**Lista de exercícios**
[A] Reescreva de forma mais curta o parágrafo do texto fornecido que começa com "Todavia, certamente sei do que se trata", preservando seus fatos principais.
[B] Extraia do texto fornecido, sem nenhuma alteração, o trecho que vai de "Porém, Percebo que ao" até "sabe eu não?", incluindo este último.

Walmar Coelho Breda Junior é formado em odontologia pela Ufal, mas também é um observador atento do cotidiano. Em 2015 lançou o livro "Crônicas e Agudas" onde pôde registrar suas impressões sobre o mundo sob um olhar bem-humorado, sagaz e original. No blog do mesmo nome é possível conferir sua verve de escritor e sua visão interessante sobre o cotidiano.

Todas as postagens são de inteira responsabilidade do blogueiro.

Viagem ida

Às vésperas de uma viagem longa e para longe, muito longe do meu quintal, experimento uma leve e já esperada angústia pré-viagem a qual chamo de “pobrismo” – forma irônica de nomear essa sensação que, creio eu, os ricos não sentem antes de viajarem mundo afora. Já eu, sou capaz de experimentá-la até numa simples viagem doméstica, dando um pouco de agonia à medida que ela se aproxima – mas, felizmente atenuada assim que a dita cuja efetivamente se inicia.
Todavia, certamente sei do que se trata. É a sensação típica das pessoas razoavelmente controladoras – como eu – com rotinas rígidas, compromissos mil e que definitivamente acreditam que o mundo não funciona direito sem a sua presença – ao menos o MEU mundo não. Então o afastamento físico e consequentemente pessoal do meu pequeno universo que acredito controlar do alto da torre de comando, me provoca uma leve ansiedade, que leva à tal agonia pré-viagem, ou ao meu “pobrismo”, como queiram.
Muitas vezes acreditamos que somos a peça fundamental das engrenagens que movem a máquina do nosso microuniverso e, no entanto, descobrimos, às vezes da pior forma, que somos bem menos necessários que supúnhamos. Aqueles que acreditamos serem hiperdependentes de nós, certamente continuarão a mover-se adiante na nossa ausência, sem que um colapso trave o mecanismo que sim, funciona sem nossa presença.
Então, a poucos dias da tal viagem, tento não me deixar tomar pela angustiante sensação de que minha falta, ainda que temporária, trará consequências maiores para o mundo ao meu redor. Tento então pensar apenas na parte boa e principalmente deixar tudo e todos devidamente pagos – isso sim, fundamental para atenuar as consequências em meu retorno.
Acontece que essa é uma excelente oportunidade de despir-me de mim mesmo e de todos os meus excessos – coisa que não faço há muito tempo – e ser apenas eu na minha essência. Parece bobagem? Pode até ser, mas vamos ao longo dos anos acumulando títulos, cargos, bens, compromissos, responsabilidades e obrigações que vão tornando-se maiores que nós mesmos, ao ponto de esquecermos ou ignorarmos quem somos verdadeiramente quando despidos de tais penduricalhos. Esse afastamento físico do nosso próprio mundo passa a ser uma bela chance de experimentarmos quem somos novamente – e não O QUE somos – desde que nos permitamos, é claro.
Porém, Percebo que ao escrever sobre essa desconfortável sensação, já a sinto atenuar-se em meu peito – nada melhor que trazer para o consciente algo que fustiga-nos nas profundezas de nós mesmos.
Bem, confesso estar disposto a deixar-me em meu quintal e voltar a vestir-me assim que voltar; dessa forma conseguirei viver plenamente dias que certamente me serão inesquecíveis. Tornar-me-ei leve de meus penduricalhos e excessos para curtir plenamente as novidades velhas com coração de menino e olhos suaves. Procurarei atenuar pensamentos que me puxarão para meu “mundo real” para que meu mergulho seja “molhando a cabeça”. Ao voltar, certamente ele estará praticamente o mesmo – mas, quem sabe eu não?

**Conjunto de dados**
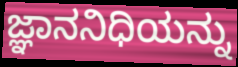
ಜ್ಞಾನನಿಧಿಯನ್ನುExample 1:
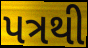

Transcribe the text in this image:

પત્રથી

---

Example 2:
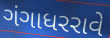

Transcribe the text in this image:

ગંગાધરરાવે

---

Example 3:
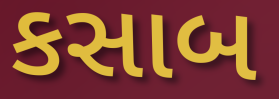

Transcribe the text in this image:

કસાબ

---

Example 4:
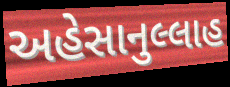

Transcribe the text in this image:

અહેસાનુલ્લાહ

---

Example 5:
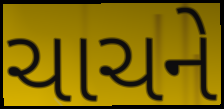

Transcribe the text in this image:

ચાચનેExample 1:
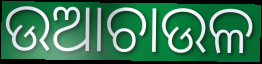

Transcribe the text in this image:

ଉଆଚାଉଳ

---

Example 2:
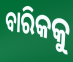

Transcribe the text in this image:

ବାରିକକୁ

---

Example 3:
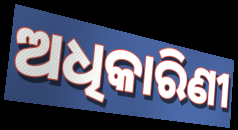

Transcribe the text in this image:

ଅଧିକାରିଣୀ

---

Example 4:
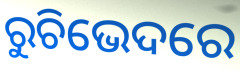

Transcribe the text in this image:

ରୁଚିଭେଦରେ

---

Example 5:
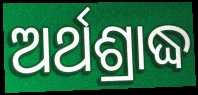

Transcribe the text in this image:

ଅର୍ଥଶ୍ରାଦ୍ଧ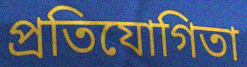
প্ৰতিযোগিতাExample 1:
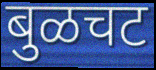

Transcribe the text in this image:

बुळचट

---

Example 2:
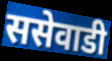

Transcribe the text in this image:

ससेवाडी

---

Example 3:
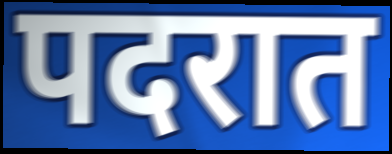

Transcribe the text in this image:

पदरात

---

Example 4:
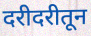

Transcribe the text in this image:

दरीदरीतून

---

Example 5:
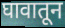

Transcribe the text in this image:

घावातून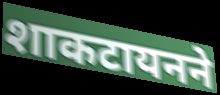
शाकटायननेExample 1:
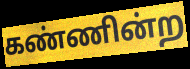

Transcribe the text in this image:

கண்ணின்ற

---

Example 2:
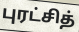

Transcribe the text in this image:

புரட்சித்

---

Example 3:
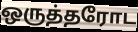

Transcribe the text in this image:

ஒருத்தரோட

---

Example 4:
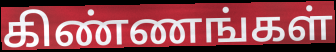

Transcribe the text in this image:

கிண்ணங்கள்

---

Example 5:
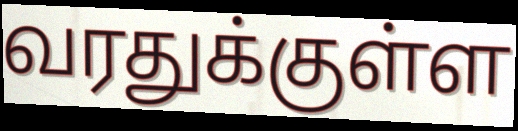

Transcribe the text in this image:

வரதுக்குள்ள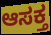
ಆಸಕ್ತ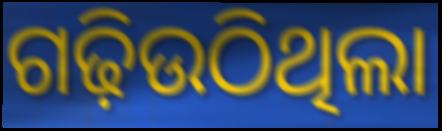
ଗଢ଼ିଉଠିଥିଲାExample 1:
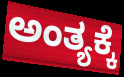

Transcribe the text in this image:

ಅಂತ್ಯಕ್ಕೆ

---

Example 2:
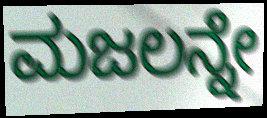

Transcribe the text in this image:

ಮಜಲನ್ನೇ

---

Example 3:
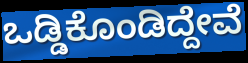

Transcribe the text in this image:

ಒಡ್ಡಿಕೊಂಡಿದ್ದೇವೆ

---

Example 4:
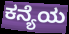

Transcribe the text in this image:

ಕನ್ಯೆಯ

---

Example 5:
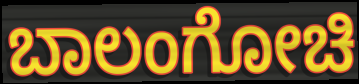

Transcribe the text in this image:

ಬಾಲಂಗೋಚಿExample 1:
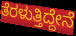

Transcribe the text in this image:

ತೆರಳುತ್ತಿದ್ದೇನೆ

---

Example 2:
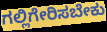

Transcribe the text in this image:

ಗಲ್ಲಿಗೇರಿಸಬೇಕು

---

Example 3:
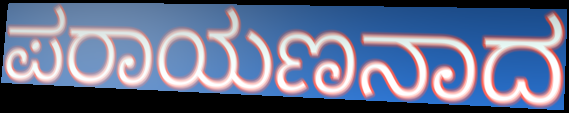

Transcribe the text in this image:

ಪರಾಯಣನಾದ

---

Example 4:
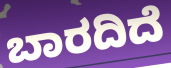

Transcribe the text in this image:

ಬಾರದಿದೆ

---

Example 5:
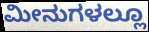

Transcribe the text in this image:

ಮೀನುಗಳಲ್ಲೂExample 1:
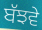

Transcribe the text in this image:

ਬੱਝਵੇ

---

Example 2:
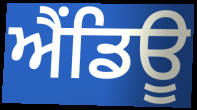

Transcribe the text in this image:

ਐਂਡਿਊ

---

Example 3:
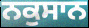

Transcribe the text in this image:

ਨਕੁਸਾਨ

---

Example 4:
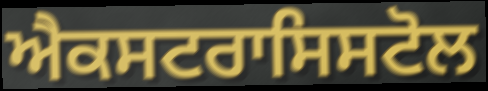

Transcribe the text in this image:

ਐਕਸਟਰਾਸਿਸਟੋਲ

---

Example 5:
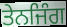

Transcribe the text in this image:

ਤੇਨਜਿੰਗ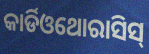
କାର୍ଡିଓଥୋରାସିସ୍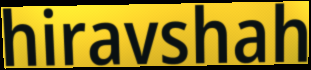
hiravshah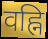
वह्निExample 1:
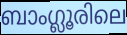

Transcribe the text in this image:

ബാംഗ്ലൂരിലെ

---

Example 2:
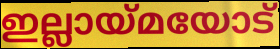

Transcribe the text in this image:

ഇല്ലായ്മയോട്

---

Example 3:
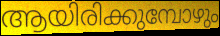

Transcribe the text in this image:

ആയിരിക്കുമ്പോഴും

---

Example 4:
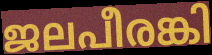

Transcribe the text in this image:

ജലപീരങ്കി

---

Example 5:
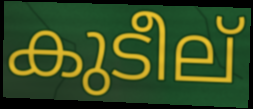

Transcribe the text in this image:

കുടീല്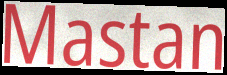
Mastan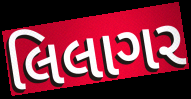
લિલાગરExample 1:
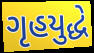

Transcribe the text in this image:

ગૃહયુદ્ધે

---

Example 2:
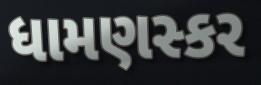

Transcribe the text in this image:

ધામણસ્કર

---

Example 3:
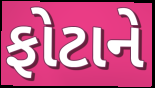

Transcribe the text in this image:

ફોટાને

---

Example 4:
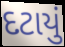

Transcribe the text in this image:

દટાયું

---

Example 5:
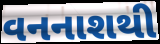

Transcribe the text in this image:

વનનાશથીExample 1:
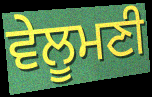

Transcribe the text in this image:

**Respostas por tarefa**
[A] Sei bem do que se trata: é a sensação típica de pessoas razoavelmente controladoras, como eu, com rotinas rígidas, muitos compromissos e a crença de que o mundo, ao menos o meu, não funciona direito sem a sua presença. Por isso, afastar-me física e pessoalmente do pequeno universo que acredito controlar me causa uma leve ansiedade. Essa ansiedade leva à agonia pré-viagem, o meu "pobrismo".

[B]
Porém, Percebo que ao escrever sobre essa desconfortável sensação, já a sinto atenuar-se em meu peito – nada melhor que trazer para o consciente algo que fustiga-nos nas profundezas de nós mesmos.
Bem, confesso estar disposto a deixar-me em meu quintal e voltar a vestir-me assim que voltar; dessa forma conseguirei viver plenamente dias que certamente me serão inesquecíveis. Tornar-me-ei leve de meus penduricalhos e excessos para curtir plenamente as novidades velhas com coração de menino e olhos suaves. Procurarei atenuar pensamentos que me puxarão para meu “mundo real” para que meu mergulho seja “molhando a cabeça”. Ao voltar, certamente ele estará praticamente o mesmo – mas, quem sabe eu não?